Dataset entries:

━━━━━━━━━━

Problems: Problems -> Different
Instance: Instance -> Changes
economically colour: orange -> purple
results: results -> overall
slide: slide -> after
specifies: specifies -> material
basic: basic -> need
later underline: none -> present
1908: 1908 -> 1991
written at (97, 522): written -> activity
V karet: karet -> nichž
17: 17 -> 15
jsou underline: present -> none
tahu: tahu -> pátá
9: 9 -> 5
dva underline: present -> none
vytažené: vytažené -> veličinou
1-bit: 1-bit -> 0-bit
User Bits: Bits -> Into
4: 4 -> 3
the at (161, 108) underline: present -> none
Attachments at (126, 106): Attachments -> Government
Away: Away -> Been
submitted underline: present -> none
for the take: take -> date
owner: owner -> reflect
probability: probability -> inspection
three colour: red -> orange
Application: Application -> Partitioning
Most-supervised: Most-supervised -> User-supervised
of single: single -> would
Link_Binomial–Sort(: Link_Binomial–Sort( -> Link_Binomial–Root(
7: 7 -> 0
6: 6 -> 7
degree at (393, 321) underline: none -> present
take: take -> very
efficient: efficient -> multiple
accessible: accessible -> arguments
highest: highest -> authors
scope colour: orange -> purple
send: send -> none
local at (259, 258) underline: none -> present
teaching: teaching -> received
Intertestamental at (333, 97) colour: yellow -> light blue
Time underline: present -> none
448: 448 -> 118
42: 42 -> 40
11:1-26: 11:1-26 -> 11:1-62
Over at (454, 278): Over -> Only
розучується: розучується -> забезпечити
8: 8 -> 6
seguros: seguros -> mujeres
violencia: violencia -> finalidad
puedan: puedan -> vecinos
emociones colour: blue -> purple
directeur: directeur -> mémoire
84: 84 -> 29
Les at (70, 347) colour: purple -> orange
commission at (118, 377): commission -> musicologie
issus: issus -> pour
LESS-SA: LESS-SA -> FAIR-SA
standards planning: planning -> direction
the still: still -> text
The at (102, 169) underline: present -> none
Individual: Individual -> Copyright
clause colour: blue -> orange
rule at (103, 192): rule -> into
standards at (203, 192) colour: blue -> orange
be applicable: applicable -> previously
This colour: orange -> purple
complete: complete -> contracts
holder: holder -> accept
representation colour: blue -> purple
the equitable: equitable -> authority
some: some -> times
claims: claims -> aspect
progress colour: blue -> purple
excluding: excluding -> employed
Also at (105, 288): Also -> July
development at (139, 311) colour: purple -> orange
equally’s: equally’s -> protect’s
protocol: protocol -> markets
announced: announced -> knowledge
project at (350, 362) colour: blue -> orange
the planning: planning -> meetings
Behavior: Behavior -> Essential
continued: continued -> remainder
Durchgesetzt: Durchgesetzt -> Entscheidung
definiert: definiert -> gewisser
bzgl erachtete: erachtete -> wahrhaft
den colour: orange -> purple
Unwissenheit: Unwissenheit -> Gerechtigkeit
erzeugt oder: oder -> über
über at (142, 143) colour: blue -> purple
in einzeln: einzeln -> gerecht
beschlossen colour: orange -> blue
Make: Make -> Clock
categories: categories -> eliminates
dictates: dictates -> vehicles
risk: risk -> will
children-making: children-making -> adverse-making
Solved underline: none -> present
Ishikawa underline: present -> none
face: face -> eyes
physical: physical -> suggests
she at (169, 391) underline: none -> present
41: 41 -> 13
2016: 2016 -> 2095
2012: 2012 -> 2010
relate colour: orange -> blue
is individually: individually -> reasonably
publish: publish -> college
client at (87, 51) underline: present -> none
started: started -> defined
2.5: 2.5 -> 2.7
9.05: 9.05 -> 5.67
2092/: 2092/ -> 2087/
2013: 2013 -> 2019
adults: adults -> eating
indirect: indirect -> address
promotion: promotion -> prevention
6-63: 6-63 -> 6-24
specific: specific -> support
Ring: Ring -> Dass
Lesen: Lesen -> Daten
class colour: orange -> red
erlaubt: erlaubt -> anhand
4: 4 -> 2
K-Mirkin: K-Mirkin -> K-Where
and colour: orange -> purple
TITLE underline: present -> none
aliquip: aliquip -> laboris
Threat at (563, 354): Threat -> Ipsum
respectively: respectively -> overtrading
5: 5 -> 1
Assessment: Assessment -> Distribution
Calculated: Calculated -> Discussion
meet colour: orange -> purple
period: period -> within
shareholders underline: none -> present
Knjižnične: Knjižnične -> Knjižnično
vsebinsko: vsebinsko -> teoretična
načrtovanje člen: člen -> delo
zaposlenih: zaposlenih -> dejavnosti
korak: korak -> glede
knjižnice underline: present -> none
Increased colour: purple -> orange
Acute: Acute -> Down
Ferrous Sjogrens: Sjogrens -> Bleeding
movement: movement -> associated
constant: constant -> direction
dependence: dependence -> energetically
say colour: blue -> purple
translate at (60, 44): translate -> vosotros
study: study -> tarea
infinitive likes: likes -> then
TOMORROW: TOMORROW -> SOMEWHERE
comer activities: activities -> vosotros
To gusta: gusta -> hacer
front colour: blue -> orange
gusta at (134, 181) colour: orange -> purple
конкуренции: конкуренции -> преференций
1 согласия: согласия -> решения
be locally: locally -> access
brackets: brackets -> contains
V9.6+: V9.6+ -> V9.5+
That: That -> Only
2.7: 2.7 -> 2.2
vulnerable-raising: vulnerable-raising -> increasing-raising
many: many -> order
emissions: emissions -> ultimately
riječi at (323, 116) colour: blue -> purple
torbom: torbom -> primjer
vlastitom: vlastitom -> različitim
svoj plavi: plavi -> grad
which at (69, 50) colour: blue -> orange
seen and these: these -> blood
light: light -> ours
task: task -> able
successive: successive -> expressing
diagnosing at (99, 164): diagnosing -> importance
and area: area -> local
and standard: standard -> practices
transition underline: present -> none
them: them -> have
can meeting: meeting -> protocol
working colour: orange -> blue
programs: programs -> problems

━━━━━━━━━━

| DIRECTION |
Copy out everything from the start of the listing down to the line containing "the at (161, 108) underline: present -> none", with both ends included, keeping each line exactly as it is.

| TASK RESPONSE |
Problems: Problems -> Different
Instance: Instance -> Changes
economically colour: orange -> purple
results: results -> overall
slide: slide -> after
specifies: specifies -> material
basic: basic -> need
later underline: none -> present
1908: 1908 -> 1991
written at (97, 522): written -> activity
V karet: karet -> nichž
17: 17 -> 15
jsou underline: present -> none
tahu: tahu -> pátá
9: 9 -> 5
dva underline: present -> none
vytažené: vytažené -> veličinou
1-bit: 1-bit -> 0-bit
User Bits: Bits -> Into
4: 4 -> 3
the at (161, 108) underline: present -> none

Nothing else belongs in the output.